Start of RAW DATA

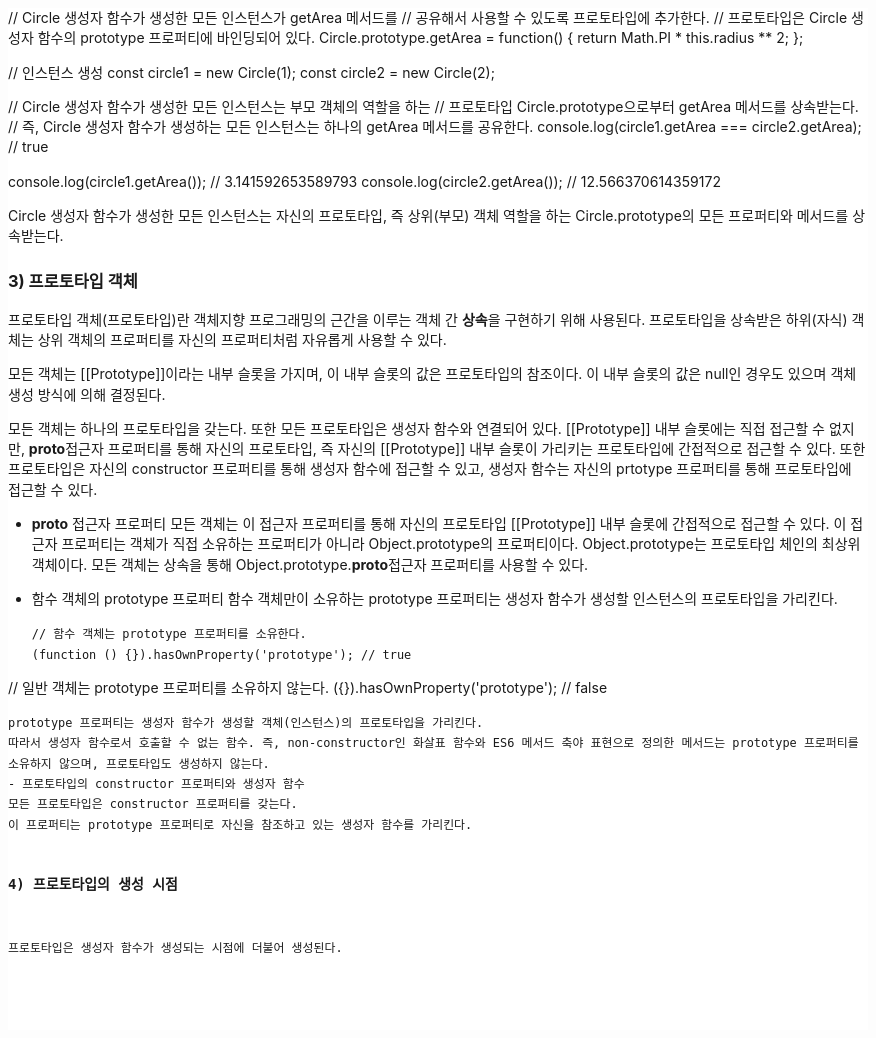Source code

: // Circle 생성자 함수가 생성한 모든 인스턴스가 getArea 메서드를
// 공유해서 사용할 수 있도록 프로토타입에 추가한다. 
// 프로토타입은 Circle 생성자 함수의 prototype 프로퍼티에 바인딩되어 있다. 
Circle.prototype.getArea = function() {
  return Math.PI * this.radius ** 2;
};

// 인스턴스 생성
const circle1 = new Circle(1);
const circle2 = new Circle(2);

// Circle 생성자 함수가 생성한 모든 인스턴스는 부모 객체의 역할을 하는
// 프로토타입 Circle.prototype으로부터 getArea 메서드를 상속받는다. 
// 즉, Circle 생성자 함수가 생성하는 모든 인스턴스는 하나의 getArea 메서드를 공유한다. 
console.log(circle1.getArea === circle2.getArea); // true

console.log(circle1.getArea()); // 3.141592653589793
console.log(circle2.getArea()); // 12.566370614359172</code></pre>
<p>Circle 생성자 함수가 생성한 모든 인스턴스는 자신의 프로토타입, 즉 상위(부모) 객체 역할을 하는 Circle.prototype의 모든 프로퍼티와 메서드를 상속받는다. </p>
<h3 id="3-프로토타입-객체">3) 프로토타입 객체</h3>
<p>프로토타입 객체(프로토타입)란 객체지향 프로그래밍의 근간을 이루는 객체 간 <strong>상속</strong>을 구현하기 위해 사용된다. 
프로토타입을 상속받은 하위(자식) 객체는 상위 객체의 프로퍼티를 자신의 프로퍼티처럼 자유롭게 사용할 수 있다. </p>
<p>모든 객체는 [[Prototype]]이라는 내부 슬롯을 가지며, 이 내부 슬롯의 값은 프로토타입의 참조이다. 이 내부 슬롯의 값은 null인 경우도 있으며 객체 생성 방식에 의해 결정된다. </p>
<p>모든 객체는 하나의 프로토타입을 갖는다. 또한 모든 프로토타입은 생성자 함수와 연결되어 있다. 
[[Prototype]] 내부 슬롯에는 직접 접근할 수 없지만, <strong><strong>proto</strong></strong>접근자 프로퍼티를 통해 자신의 프로토타입, 즉 자신의 [[Prototype]] 내부 슬롯이 가리키는 프로토타입에 간접적으로 접근할 수 있다. 
또한 프로토타입은 자신의 constructor 프로퍼티를 통해 생성자 함수에 접근할 수 있고, 생성자 함수는 자신의 prtotype 프로퍼티를 통해 프로토타입에 접근할 수 있다. </p>
<ul>
<li><p><strong><strong>proto</strong></strong> 접근자 프로퍼티
모든 객체는 이 접근자 프로퍼티를 통해 자신의 프로토타입 [[Prototype]] 내부 슬롯에 간접적으로 접근할 수 있다. 
이 접근자 프로퍼티는 객체가 직접 소유하는 프로퍼티가 아니라 Object.prototype의 프로퍼티이다. Object.prototype는 프로토타입 체인의 최상위 객체이다. 
모든 객체는 상속을 통해 Object.prototype.<strong><strong>proto</strong></strong>접근자 프로퍼티를 사용할 수 있다. </p>
</li>
<li><p>함수 객체의 prototype 프로퍼티
함수 객체만이 소유하는 prototype 프로퍼티는 생성자 함수가 생성할 인스턴스의 프로토타입을 가리킨다. </p>
<pre><code class="language-javascript">// 함수 객체는 prototype 프로퍼티를 소유한다. 
(function () {}).hasOwnProperty('prototype'); // true
</code></pre>
</li>
</ul>
<p>// 일반 객체는 prototype 프로퍼티를 소유하지 않는다. 
({}).hasOwnProperty('prototype'); // false</p>
<pre><code>prototype 프로퍼티는 생성자 함수가 생성할 객체(인스턴스)의 프로토타입을 가리킨다. 
따라서 생성자 함수로서 호출할 수 없는 함수. 즉, non-constructor인 화살표 함수와 ES6 메서드 축야 표현으로 정의한 메서드는 prototype 프로퍼티를 소유하지 않으며, 프로토타입도 생성하지 않는다. 
- 프로토타입의 constructor 프로퍼티와 생성자 함수
모든 프로토타입은 constructor 프로퍼티를 갖는다. 
이 프로퍼티는 prototype 프로퍼티로 자신을 참조하고 있는 생성자 함수를 가리킨다. 

### 4) 프로토타입의 생성 시점
프로토타입은 생성자 함수가 생성되는 시점에 더불어 생성된다.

End of RAW DATA

__EXERCISE DETAILS__. Set out every non-blank line of the data's source text as a Markdown table, with an Index column numbering the rows in order and a Source Line column holding each line. Leave the pictures out of the answer.

__EXERCISE SOLUTION__.
| Index | Source Line |
|---|---|
| 1 | Source code |
| 2 | : // Circle 생성자 함수가 생성한 모든 인스턴스가 getArea 메서드를 |
| 3 | // 공유해서 사용할 수 있도록 프로토타입에 추가한다.  |
| 4 | // 프로토타입은 Circle 생성자 함수의 prototype 프로퍼티에 바인딩되어 있다.  |
| 5 | Circle.prototype.getArea = function() { |
| 6 |   return Math.PI * this.radius ** 2; |
| 7 | }; |
| 8 | // 인스턴스 생성 |
| 9 | const circle1 = new Circle(1); |
| 10 | const circle2 = new Circle(2); |
| 11 | // Circle 생성자 함수가 생성한 모든 인스턴스는 부모 객체의 역할을 하는 |
| 12 | // 프로토타입 Circle.prototype으로부터 getArea 메서드를 상속받는다.  |
| 13 | // 즉, Circle 생성자 함수가 생성하는 모든 인스턴스는 하나의 getArea 메서드를 공유한다.  |
| 14 | console.log(circle1.getArea === circle2.getArea); // true |
| 15 | console.log(circle1.getArea()); // 3.141592653589793 |
| 16 | console.log(circle2.getArea()); // 12.566370614359172</code></pre> |
| 17 | <p>Circle 생성자 함수가 생성한 모든 인스턴스는 자신의 프로토타입, 즉 상위(부모) 객체 역할을 하는 Circle.prototype의 모든 프로퍼티와 메서드를 상속받는다. </p> |
| 18 | <h3 id="3-프로토타입-객체">3) 프로토타입 객체</h3> |
| 19 | <p>프로토타입 객체(프로토타입)란 객체지향 프로그래밍의 근간을 이루는 객체 간 <strong>상속</strong>을 구현하기 위해 사용된다.  |
| 20 | 프로토타입을 상속받은 하위(자식) 객체는 상위 객체의 프로퍼티를 자신의 프로퍼티처럼 자유롭게 사용할 수 있다. </p> |
| 21 | <p>모든 객체는 [[Prototype]]이라는 내부 슬롯을 가지며, 이 내부 슬롯의 값은 프로토타입의 참조이다. 이 내부 슬롯의 값은 null인 경우도 있으며 객체 생성 방식에 의해 결정된다. </p> |
| 22 | <p>모든 객체는 하나의 프로토타입을 갖는다. 또한 모든 프로토타입은 생성자 함수와 연결되어 있다.  |
| 23 | [[Prototype]] 내부 슬롯에는 직접 접근할 수 없지만, <strong><strong>proto</strong></strong>접근자 프로퍼티를 통해 자신의 프로토타입, 즉 자신의 [[Prototype]] 내부 슬롯이 가리키는 프로토타입에 간접적으로 접근할 수 있다.  |
| 24 | 또한 프로토타입은 자신의 constructor 프로퍼티를 통해 생성자 함수에 접근할 수 있고, 생성자 함수는 자신의 prtotype 프로퍼티를 통해 프로토타입에 접근할 수 있다. </p> |
| 25 | <ul> |
| 26 | <li><p><strong><strong>proto</strong></strong> 접근자 프로퍼티 |
| 27 | 모든 객체는 이 접근자 프로퍼티를 통해 자신의 프로토타입 [[Prototype]] 내부 슬롯에 간접적으로 접근할 수 있다.  |
| 28 | 이 접근자 프로퍼티는 객체가 직접 소유하는 프로퍼티가 아니라 Object.prototype의 프로퍼티이다. Object.prototype는 프로토타입 체인의 최상위 객체이다.  |
| 29 | 모든 객체는 상속을 통해 Object.prototype.<strong><strong>proto</strong></strong>접근자 프로퍼티를 사용할 수 있다. </p> |
| 30 | </li> |
| 31 | <li><p>함수 객체의 prototype 프로퍼티 |
| 32 | 함수 객체만이 소유하는 prototype 프로퍼티는 생성자 함수가 생성할 인스턴스의 프로토타입을 가리킨다. </p> |
| 33 | <pre><code class="language-javascript">// 함수 객체는 prototype 프로퍼티를 소유한다.  |
| 34 | (function () {}).hasOwnProperty('prototype'); // true |
| 35 | </code></pre> |
| 36 | </li> |
| 37 | </ul> |
| 38 | <p>// 일반 객체는 prototype 프로퍼티를 소유하지 않는다.  |
| 39 | ({}).hasOwnProperty('prototype'); // false</p> |
| 40 | <pre><code>prototype 프로퍼티는 생성자 함수가 생성할 객체(인스턴스)의 프로토타입을 가리킨다.  |
| 41 | 따라서 생성자 함수로서 호출할 수 없는 함수. 즉, non-constructor인 화살표 함수와 ES6 메서드 축야 표현으로 정의한 메서드는 prototype 프로퍼티를 소유하지 않으며, 프로토타입도 생성하지 않는다.  |
| 42 | - 프로토타입의 constructor 프로퍼티와 생성자 함수 |
| 43 | 모든 프로토타입은 constructor 프로퍼티를 갖는다.  |
| 44 | 이 프로퍼티는 prototype 프로퍼티로 자신을 참조하고 있는 생성자 함수를 가리킨다.  |
| 45 | ### 4) 프로토타입의 생성 시점 |
| 46 | 프로토타입은 생성자 함수가 생성되는 시점에 더불어 생성된다. |